One can only speculate, and we shall do just that. We can imagine that a swastika on a professor's door would draw a stronger reaction from Bollinger than the one in the men's room actually did. But if it were a noose in the rest room, we find it very difficult to imagine such a tepid response.
This is an educated guess based on years of observing how multiculturalism, the regnant ideology in American higher education, works. Multiculturalism conceives of mankind as being divided into various groups (based on race, ethnicity, sex, religion, sexual orientation, etc.) and imposes a complex hierarchy in which an individual's moral authority depends on the degree to which the groups to which he belongs are "oppressed."
The purest form of multiculturalism is what Shelby Steele calls "white guilt." White guilt, of course, has a real and powerful basis in history, as whites actually did oppress blacks, systematically and brutally, for most of American history. White guilt constrains Bollinger against urging blacks to "exercise restraint" in the face of the Teachers College noose. As a person of pallor, he simply lacks the moral authority to second-guess the reaction of blacks to racial offenses.
The relationship between multiculturalism and anti-Semitism is much less black- and-white (in more ways than one). Multiculturalism anathematizes anti-Semitism by white Christians, whether of the Nazi or the country-club variety. But it embraces other forms of anti-Semitism, most notably under the guise of supporting "oppressed" Palestinians against their Jewish putative tormentors.
Bollinger's muted reaction to the Lewisohn Hall episode, we'd venture, is partly a result of not knowing who the culprit was. If it turns out to be a white Christian with National Socialist tendencies, it will be easy to condemn.

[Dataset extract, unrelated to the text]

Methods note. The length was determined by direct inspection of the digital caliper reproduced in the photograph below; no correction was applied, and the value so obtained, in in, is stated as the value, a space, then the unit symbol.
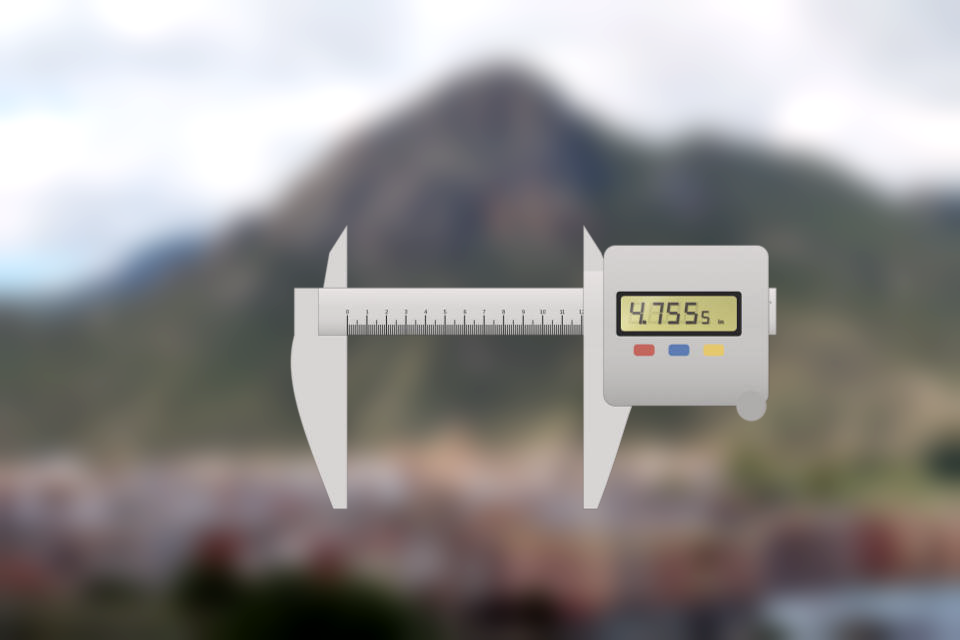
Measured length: 4.7555 in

But what are the odds of finding such a man on an Ivy League campus in 2007? If the vandal is Muslim, or Arab, or black, or a left-wing anti-Israel activist, by contrast, the multicultural moral calculus is much more complicated and must take into account his status as a member of an "oppressed" group.
A final thought: No institution in America has embraced multiculturalism with anything like the ideological fervor of higher education. It's hard to think of any institution in America that is more beset by strife over race and other distinctions among identity groups. Could there be a causal relationship here?